Accidental deposit of after tax contribution to IRA

My client accidentally contributed the after tax portion of his 401(k) rollover into his traditional IRA. He wants it back so we are processing a return of excess withdrawal for the after tax amount plus the accrued interest generated from the funds. The client is receiving his first year of 72(t) distributions. My question is how will the return of after tax be treated at tax time, and how does he report it?



Assuming he reported the entire contribution as a rollover contribution and not a regular contribution, he is stuck with it and cannot reverse it. He has added after tax contributions to his TIRA and must report the added basis on line 2 of Form 8606.

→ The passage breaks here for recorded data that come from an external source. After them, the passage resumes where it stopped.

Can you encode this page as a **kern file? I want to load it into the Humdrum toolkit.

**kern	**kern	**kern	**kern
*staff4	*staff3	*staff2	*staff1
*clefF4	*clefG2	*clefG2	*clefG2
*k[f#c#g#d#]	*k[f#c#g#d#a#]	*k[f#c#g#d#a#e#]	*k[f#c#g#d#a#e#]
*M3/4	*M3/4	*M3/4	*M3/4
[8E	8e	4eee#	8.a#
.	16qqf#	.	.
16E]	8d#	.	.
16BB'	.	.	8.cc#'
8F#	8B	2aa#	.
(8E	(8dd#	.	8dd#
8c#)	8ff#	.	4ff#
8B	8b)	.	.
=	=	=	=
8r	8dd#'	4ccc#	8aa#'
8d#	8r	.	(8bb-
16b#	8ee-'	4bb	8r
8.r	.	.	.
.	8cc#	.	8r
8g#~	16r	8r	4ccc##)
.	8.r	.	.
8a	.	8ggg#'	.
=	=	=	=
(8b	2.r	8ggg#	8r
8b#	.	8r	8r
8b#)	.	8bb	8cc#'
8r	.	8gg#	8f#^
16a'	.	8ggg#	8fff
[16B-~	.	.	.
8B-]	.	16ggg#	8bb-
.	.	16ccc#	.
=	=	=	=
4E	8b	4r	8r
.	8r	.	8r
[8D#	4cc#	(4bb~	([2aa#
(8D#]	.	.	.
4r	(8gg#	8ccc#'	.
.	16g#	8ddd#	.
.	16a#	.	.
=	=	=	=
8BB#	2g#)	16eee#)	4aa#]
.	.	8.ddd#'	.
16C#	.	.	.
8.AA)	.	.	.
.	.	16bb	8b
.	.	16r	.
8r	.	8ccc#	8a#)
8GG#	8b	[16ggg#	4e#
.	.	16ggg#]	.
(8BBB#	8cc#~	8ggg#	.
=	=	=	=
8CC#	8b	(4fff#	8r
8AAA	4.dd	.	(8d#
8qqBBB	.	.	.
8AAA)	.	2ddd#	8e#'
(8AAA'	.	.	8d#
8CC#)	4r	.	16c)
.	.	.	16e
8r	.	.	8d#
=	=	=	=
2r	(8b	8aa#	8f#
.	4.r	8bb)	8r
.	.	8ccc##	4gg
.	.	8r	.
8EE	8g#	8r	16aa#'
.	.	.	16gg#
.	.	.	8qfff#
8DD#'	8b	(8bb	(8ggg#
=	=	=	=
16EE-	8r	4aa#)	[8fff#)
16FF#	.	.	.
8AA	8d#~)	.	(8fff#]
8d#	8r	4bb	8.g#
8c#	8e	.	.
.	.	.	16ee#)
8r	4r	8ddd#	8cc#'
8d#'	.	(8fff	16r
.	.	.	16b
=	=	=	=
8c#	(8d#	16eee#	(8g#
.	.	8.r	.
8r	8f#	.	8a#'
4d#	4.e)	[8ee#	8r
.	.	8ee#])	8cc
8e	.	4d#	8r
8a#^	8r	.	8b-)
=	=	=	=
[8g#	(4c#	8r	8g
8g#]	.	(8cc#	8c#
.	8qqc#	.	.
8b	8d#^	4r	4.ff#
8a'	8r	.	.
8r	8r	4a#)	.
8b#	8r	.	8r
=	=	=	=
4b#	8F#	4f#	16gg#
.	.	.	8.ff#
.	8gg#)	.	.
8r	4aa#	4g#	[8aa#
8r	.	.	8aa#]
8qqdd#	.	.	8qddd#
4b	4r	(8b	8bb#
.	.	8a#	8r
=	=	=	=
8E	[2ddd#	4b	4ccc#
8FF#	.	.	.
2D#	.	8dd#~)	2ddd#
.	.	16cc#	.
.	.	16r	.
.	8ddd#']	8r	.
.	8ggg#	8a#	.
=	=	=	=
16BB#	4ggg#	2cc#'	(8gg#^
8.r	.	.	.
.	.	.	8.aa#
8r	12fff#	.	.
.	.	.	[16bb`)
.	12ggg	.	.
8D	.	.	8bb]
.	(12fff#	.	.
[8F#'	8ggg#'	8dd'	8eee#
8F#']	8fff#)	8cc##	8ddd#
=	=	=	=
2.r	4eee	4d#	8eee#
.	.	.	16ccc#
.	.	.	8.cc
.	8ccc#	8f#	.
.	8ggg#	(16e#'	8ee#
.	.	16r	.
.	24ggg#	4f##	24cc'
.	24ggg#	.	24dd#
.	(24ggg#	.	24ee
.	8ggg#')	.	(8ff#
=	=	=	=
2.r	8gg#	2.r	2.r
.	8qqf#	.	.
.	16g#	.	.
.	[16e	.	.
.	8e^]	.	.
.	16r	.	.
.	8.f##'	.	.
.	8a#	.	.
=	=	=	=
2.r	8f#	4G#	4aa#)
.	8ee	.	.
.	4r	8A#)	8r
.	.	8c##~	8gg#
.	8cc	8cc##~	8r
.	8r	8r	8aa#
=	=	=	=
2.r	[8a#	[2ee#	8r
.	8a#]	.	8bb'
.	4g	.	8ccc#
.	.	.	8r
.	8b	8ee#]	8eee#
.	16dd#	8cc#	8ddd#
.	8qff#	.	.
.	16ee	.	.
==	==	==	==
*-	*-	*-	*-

There is an exception to the above when the rollover is due to incorrect information provided to him by the 401k plan, eg he was not told that his rollover included after tax dollars. But most plans would have sent the after tax money to him in a separate check and he would then have rolled over the funds himself. If you can provide more details how this happened, we can determine if there are any options.

The situation is considerably more complicated due to the start of a 72t plan since activity related to the above could bust his plan.
1) How was this rollover done, and what were the dates of the rollover and the date of the first 72t distribution?
2) Was the rollover amount included in the account balance used to calculate the 72t annual distribution?
3) Did he do the rollover himself or were the after tax dollars included in the total direct rollover from the 401k plan?
4) Is the after tax amount significant or small? Does he already have non deductible contributions made to his IRA for which he filed an 8606 in prior years?

Note that if he reports his basis on Form 8606, a portion of every future distribution including the 72t distributions will be tax free as the after tax dollars are returned to him pro rated with IRA pre tax dollars.



1) The rollover was conducted via telephone on 2/28/11; two separate checks were delivered to the client from the plan. The client gave the checks to the receptionist in our office and she forwarded them to the BD on 3/11/2011. The after-tax check ($7k) was made out to the client while the pre-tax portion ($250k) was made out to the clearing firm. The first distribution took place on 4/1/2011
2) No
3) Separate checks
4) Insignificant, his total balance is $750k and the ATB is $7k. He has no non-deductible contributions to his IRA and has not filed an 8606.



That eliminates using incorrect plan information to try to pull back the 7k rollover, and this issue is now baked into the 72t calculation as well. Note that even if the BD treated the 7k as a regular contribution rather than a rollover in order to issue a corrective distribution, the client would get an additional 1099R with the special corrective code on it, and that would probably trigger an unpredictable IRS response to the 72t plan. My guess is that the IRS would include it in the 72t distributions since it would occur after the plan started, but it is just an extremely rare combination of events, which is the last thing you want when the IRS already struggles to understand 72t plans. In fact, I have never encountered this exact set of circumstances before, and I strongly suggest that client should forget about the extra 7k and just address the 72t plan implications to follow.

The calculation for the 72t plan may be a problem. While the IRA balance on any date back to 12/31 could be used, there cannot be any distributions, transfers or rollovers changing the IRA balance between the date used and the first 72t plan distribution. A statement as of the date used should be printed out for a permanent record of the account balance. The window is therefore down to the final two weeks in March. Note that the 72 plan is deemed to start on the date of the distribution, not the date the client receives it. If the distribution was 4/1, client could use a 3/31 balance since the plan starts in April.

If the 250k rollover and the 7k (endorsed?) check went to the BD on the same date, they should have hit the account on the same date or very close. It sounds like the calculation was done using an approximate figure for the balance, but this can be “reconstructed” since the plan just began and the IRS does not have the calcs in hand.

So if the plan balance is higher by around 7k, the calculation must use that actual higher balance, will therefore yield a slightly higher annual distribution, and the distributions between 4/1 and 12/31 can be juggled to exactly match the annual calculated amount (or 75% if client is pro rating the annual distribution for 2011). If the distributions are already set up (not good to use 1st of month because of unintended consequences if the Jan distribution is issued early), the original calculation can be reproduced by offsetting the higher balance by using a slightly lower interest rate than used in the original calculation.

Therefore, the 72t plan can probably be fixed, but nothing can be done about the post tax 7k at this point. If the 8606 is filed showing the basis, at least there will be no double taxation. About 99% of the distributions will be taxable. Tax software can handle the 8606 with ease, so this is NOT the challenge it used to be when doing a paper return.